[Opening INFORMATION PROVIDED section]
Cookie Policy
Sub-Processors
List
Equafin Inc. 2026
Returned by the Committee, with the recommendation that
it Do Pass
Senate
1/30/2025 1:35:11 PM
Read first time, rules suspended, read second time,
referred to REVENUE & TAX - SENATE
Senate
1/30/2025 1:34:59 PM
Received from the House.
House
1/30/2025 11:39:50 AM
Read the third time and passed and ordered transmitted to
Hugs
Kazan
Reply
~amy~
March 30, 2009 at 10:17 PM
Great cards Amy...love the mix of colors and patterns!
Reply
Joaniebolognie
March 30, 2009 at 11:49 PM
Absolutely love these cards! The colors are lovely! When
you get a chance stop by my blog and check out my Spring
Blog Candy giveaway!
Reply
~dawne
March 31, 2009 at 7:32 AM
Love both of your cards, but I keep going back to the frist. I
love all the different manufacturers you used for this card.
[Closing INFORMATION PROVIDED section]
[Opening INFORMATION PROVIDED section]
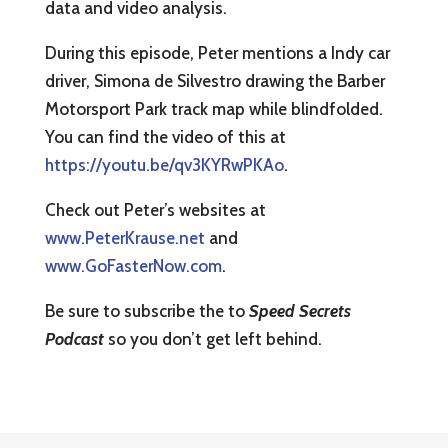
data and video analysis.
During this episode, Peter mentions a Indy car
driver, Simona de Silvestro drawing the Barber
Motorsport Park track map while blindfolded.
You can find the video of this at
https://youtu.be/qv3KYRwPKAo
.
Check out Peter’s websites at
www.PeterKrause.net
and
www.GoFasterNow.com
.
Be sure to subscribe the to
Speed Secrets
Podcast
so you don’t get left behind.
[Closing INFORMATION PROVIDED section]
### REQUIRED ACTION
Show the lines in the entries above that include the string "Read".

### ANSWER FOR THIS EXERCISE
Read first time, rules suspended, read second time,
Read the third time and passed and ordered transmitted to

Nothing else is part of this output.